[Camera pose estimation data]
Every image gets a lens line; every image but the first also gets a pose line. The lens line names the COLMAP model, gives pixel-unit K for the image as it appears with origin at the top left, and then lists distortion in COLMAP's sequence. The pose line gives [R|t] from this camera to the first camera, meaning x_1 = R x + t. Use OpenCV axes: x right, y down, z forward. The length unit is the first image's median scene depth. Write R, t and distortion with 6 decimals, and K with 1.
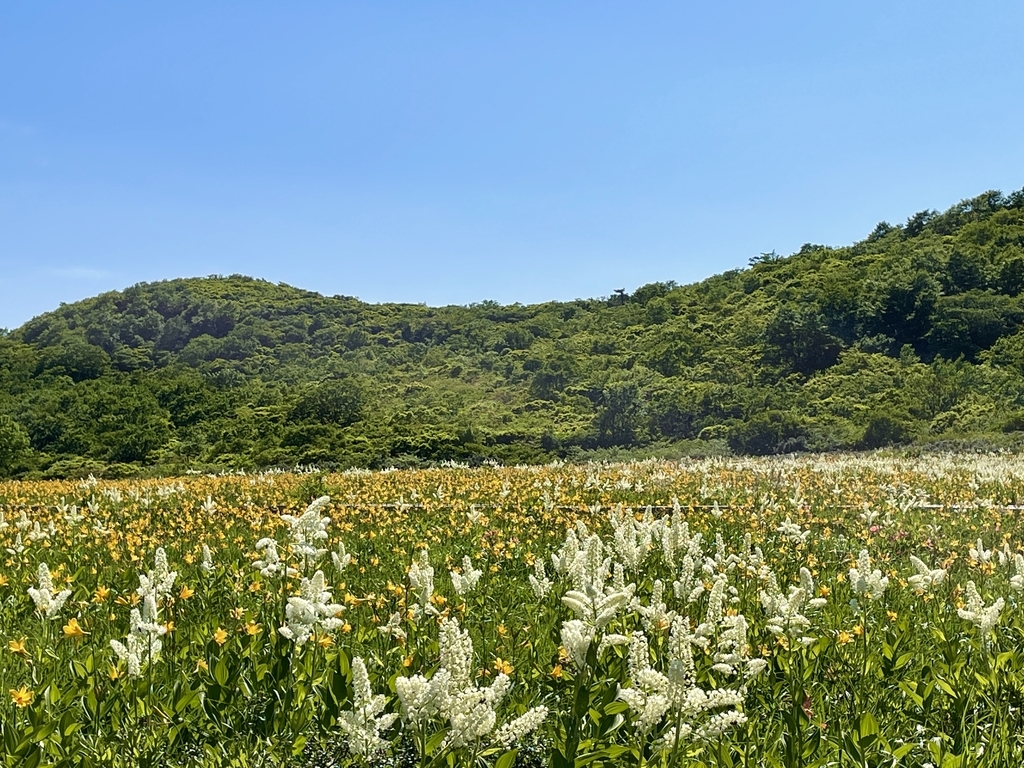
lens RADIAL K [[1832.8, 0, 512.0], [0, 1832.8, 384.0], [0, 0, 1]] dist [0.024197, 0.057649]
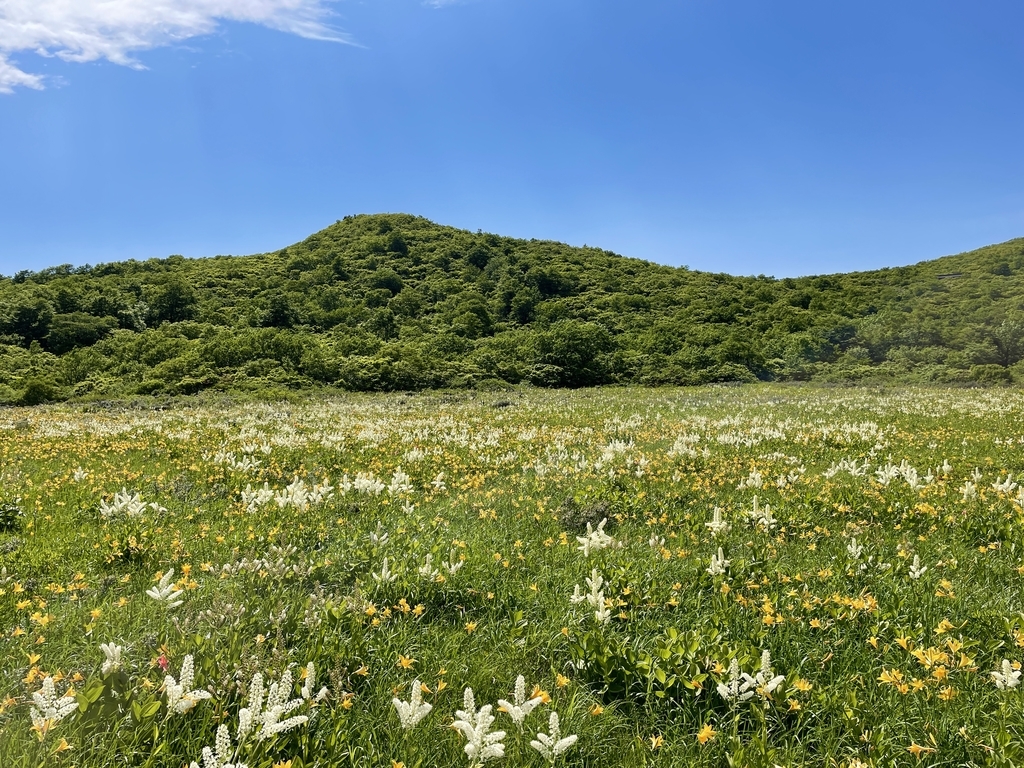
lens RADIAL K [[769.8, 0, 512.0], [0, 769.8, 384.0], [0, 0, 1]] dist [-0.012699, -0.005569]
pose [[0.679127, 0.019760, 0.733755, 0.001692], [-0.028548, 0.999592, -0.000497, 0.005157], [-0.733465, -0.020609, 0.679414, 0.202329]]
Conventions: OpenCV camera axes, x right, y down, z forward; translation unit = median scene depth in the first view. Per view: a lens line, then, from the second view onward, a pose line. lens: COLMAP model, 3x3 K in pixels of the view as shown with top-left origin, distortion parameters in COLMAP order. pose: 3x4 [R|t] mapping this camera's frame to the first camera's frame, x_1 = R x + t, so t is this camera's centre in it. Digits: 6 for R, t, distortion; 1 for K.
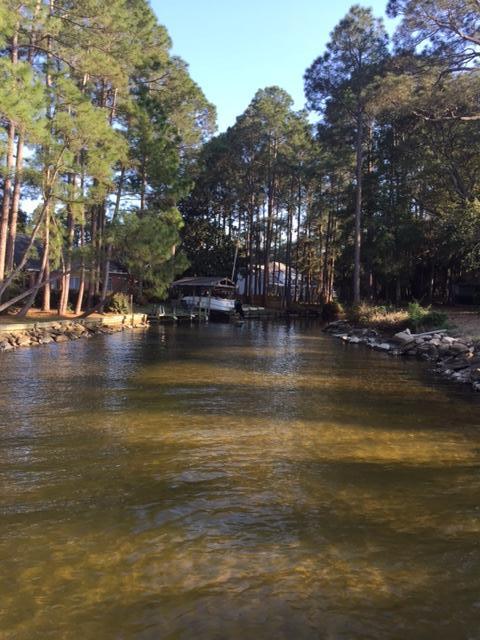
lens RADIAL K [[538.4, 0, 234.1], [0, 538.4, 323.9], [0, 0, 1]] dist [0.046724, -0.066800]
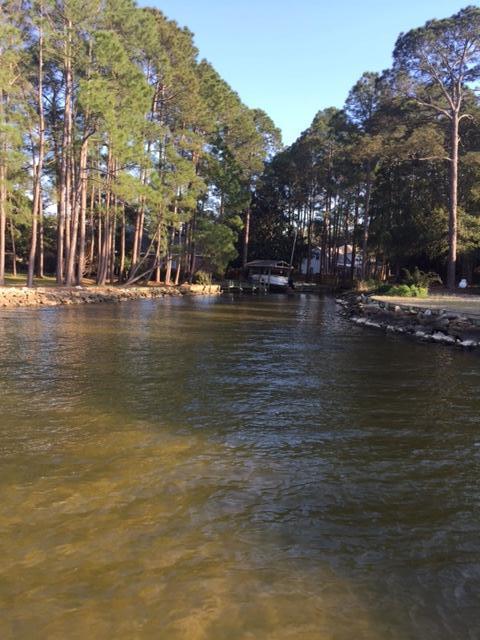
lens RADIAL K [[538.4, 0, 244.8], [0, 538.4, 321.1], [0, 0, 1]] dist [0.046724, -0.066800]
pose [[0.986839, 0.024416, -0.159851, 0.147741], [-0.019005, 0.999196, 0.035291, 0.026471], [0.160584, -0.031789, 0.986510, -0.476669]]
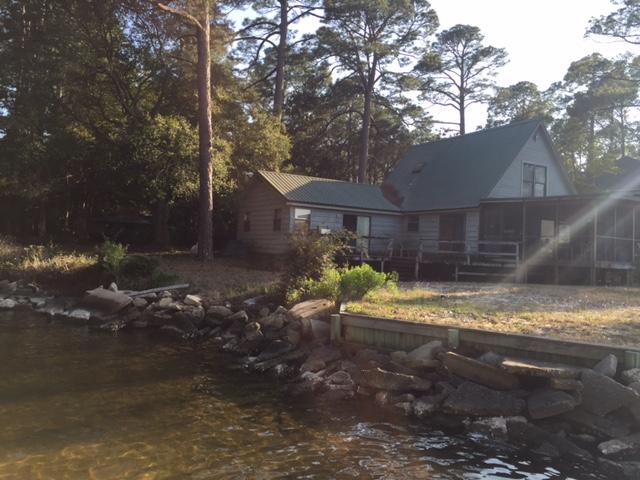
lens RADIAL K [[538.4, 0, 319.7], [0, 538.4, 240.1], [0, 0, 1]] dist [0.046724, -0.066800]
pose [[0.663068, 0.019448, 0.748306, 0.004013], [0.012354, 0.999242, -0.036917, -0.009655], [-0.748457, 0.033723, 0.662325, 0.260460]]
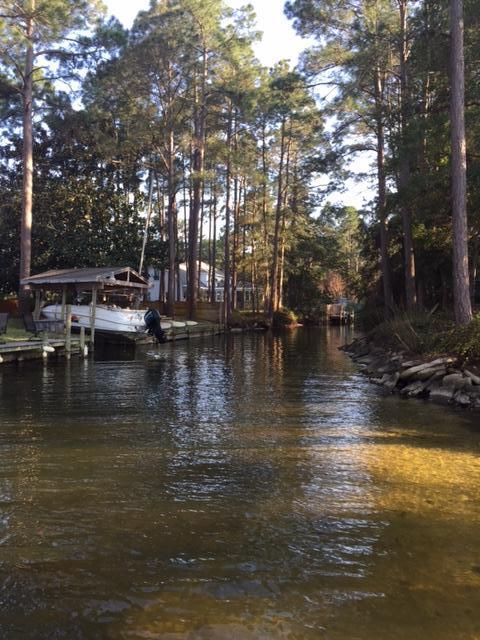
lens RADIAL K [[538.4, 0, 245.5], [0, 538.4, 317.9], [0, 0, 1]] dist [0.046724, -0.066800]
pose [[0.982441, -0.027876, 0.184481, -0.000159], [0.032576, 0.999216, -0.022494, -0.028997], [-0.183710, 0.028108, 0.982579, 0.622057]]
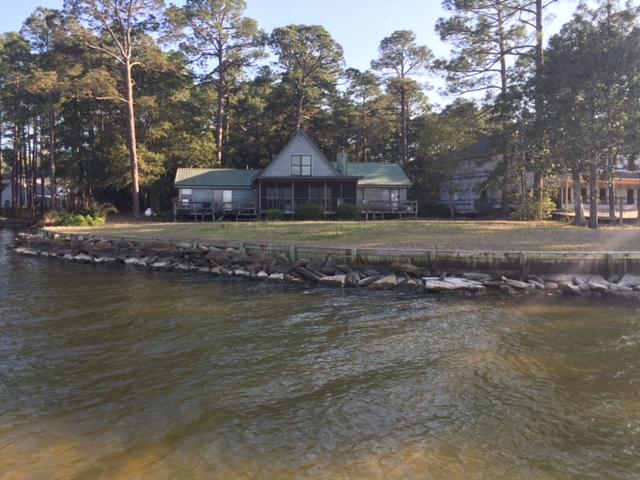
lens RADIAL K [[538.4, 0, 321.4], [0, 538.4, 233.3], [0, 0, 1]] dist [0.046724, -0.066800]
pose [[0.893413, -0.043520, 0.447122, 0.215771], [0.043617, 0.998997, 0.010082, 0.034446], [-0.447113, 0.010495, 0.894416, -0.606874]]
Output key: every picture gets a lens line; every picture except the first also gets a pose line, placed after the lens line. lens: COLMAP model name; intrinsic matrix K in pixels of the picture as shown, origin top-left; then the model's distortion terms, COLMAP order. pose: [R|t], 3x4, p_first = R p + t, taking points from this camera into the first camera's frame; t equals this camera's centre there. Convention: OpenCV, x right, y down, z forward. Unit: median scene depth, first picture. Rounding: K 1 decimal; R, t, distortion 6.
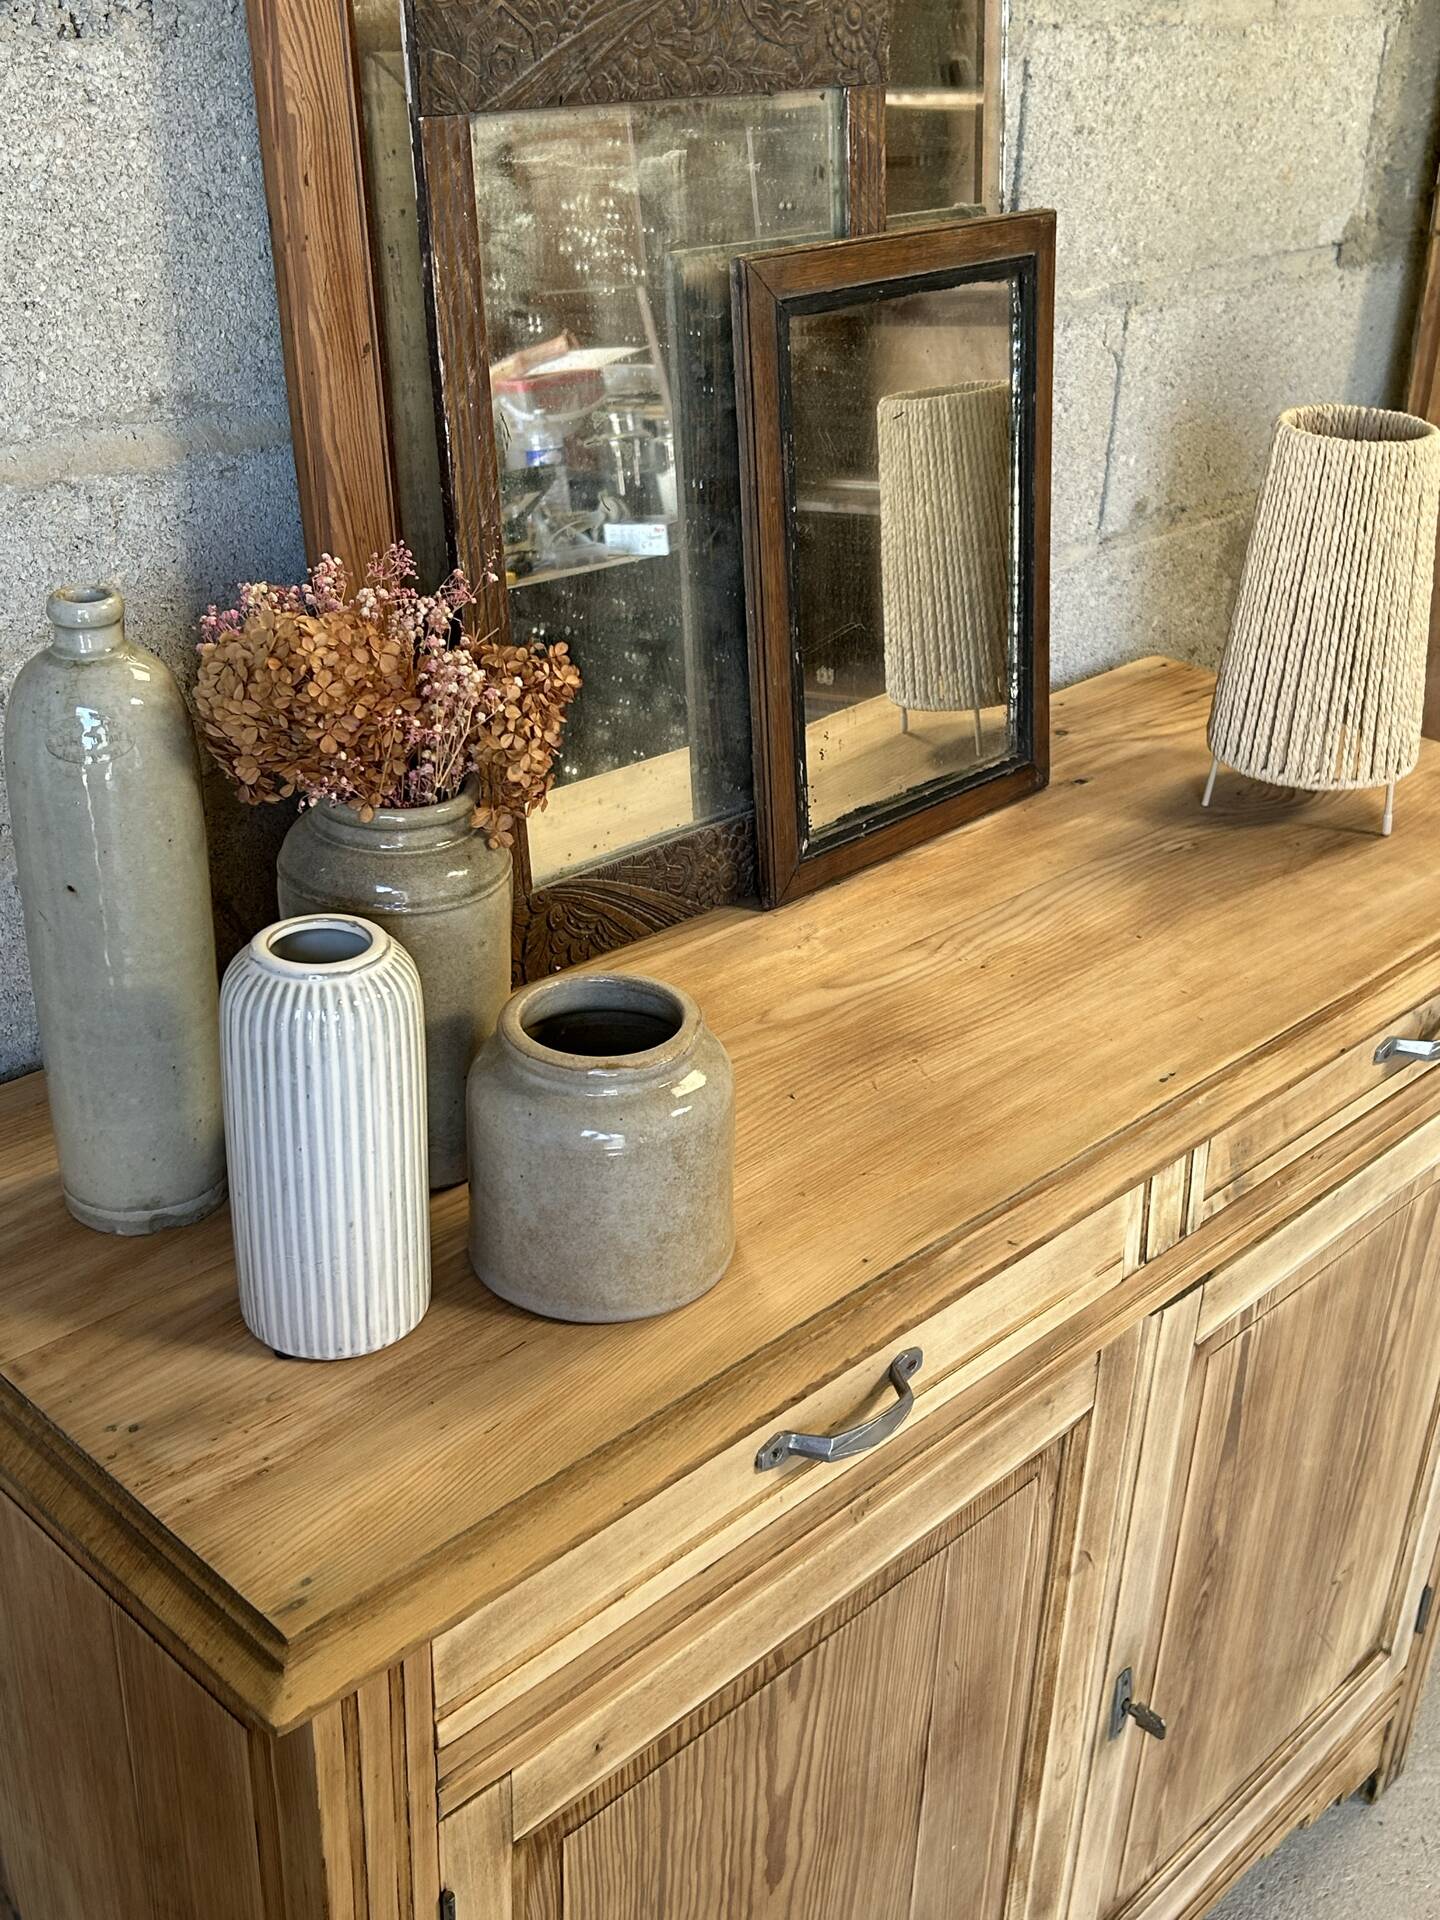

INSTRUCTIONS FOR THE TASK
Leaving the pictures aside, give back all the records exactly as they are.

RESPONSE AREA
Every image gets a lens line; every image but the first also gets a pose line. The lens line names the COLMAP model, gives pixel-unit K for the image as it appears with origin at the top left, and then lists distortion in COLMAP's sequence. The pose line gives [R|t] from this camera to the first camera, meaning x_1 = R x + t. Use OpenCV axes: x right, y down, z forward. The length unit is the first image's median scene depth. Write R, t and distortion with 6 decimals, and K with 1.
lens RADIAL K [[1832.8, 0, 512.0], [0, 1832.8, 384.0], [0, 0, 1]] dist [0.024197, 0.057649]
lens RADIAL K [[769.8, 0, 512.0], [0, 769.8, 384.0], [0, 0, 1]] dist [-0.012699, -0.005569]
pose [[0.679127, 0.019760, 0.733755, 0.001692], [-0.028548, 0.999592, -0.000497, 0.005157], [-0.733465, -0.020609, 0.679414, 0.202329]]
Conventions: OpenCV camera axes, x right, y down, z forward; translation unit = median scene depth in the first view. Per view: a lens line, then, from the second view onward, a pose line. lens: COLMAP model, 3x3 K in pixels of the view as shown with top-left origin, distortion parameters in COLMAP order. pose: 3x4 [R|t] mapping this camera's frame to the first camera's frame, x_1 = R x + t, so t is this camera's centre in it. Digits: 6 for R, t, distortion; 1 for K.
lens RADIAL K [[538.4, 0, 234.1], [0, 538.4, 323.9], [0, 0, 1]] dist [0.046724, -0.066800]
lens RADIAL K [[538.4, 0, 244.8], [0, 538.4, 321.1], [0, 0, 1]] dist [0.046724, -0.066800]
pose [[0.986839, 0.024416, -0.159851, 0.147741], [-0.019005, 0.999196, 0.035291, 0.026471], [0.160584, -0.031789, 0.986510, -0.476669]]
lens RADIAL K [[538.4, 0, 319.7], [0, 538.4, 240.1], [0, 0, 1]] dist [0.046724, -0.066800]
pose [[0.663068, 0.019448, 0.748306, 0.004013], [0.012354, 0.999242, -0.036917, -0.009655], [-0.748457, 0.033723, 0.662325, 0.260460]]
lens RADIAL K [[538.4, 0, 245.5], [0, 538.4, 317.9], [0, 0, 1]] dist [0.046724, -0.066800]
pose [[0.982441, -0.027876, 0.184481, -0.000159], [0.032576, 0.999216, -0.022494, -0.028997], [-0.183710, 0.028108, 0.982579, 0.622057]]
lens RADIAL K [[538.4, 0, 321.4], [0, 538.4, 233.3], [0, 0, 1]] dist [0.046724, -0.066800]
pose [[0.893413, -0.043520, 0.447122, 0.215771], [0.043617, 0.998997, 0.010082, 0.034446], [-0.447113, 0.010495, 0.894416, -0.606874]]
Output key: every picture gets a lens line; every picture except the first also gets a pose line, placed after the lens line. lens: COLMAP model name; intrinsic matrix K in pixels of the picture as shown, origin top-left; then the model's distortion terms, COLMAP order. pose: [R|t], 3x4, p_first = R p + t, taking points from this camera into the first camera's frame; t equals this camera's centre there. Convention: OpenCV, x right, y down, z forward. Unit: median scene depth, first picture. Rounding: K 1 decimal; R, t, distortion 6.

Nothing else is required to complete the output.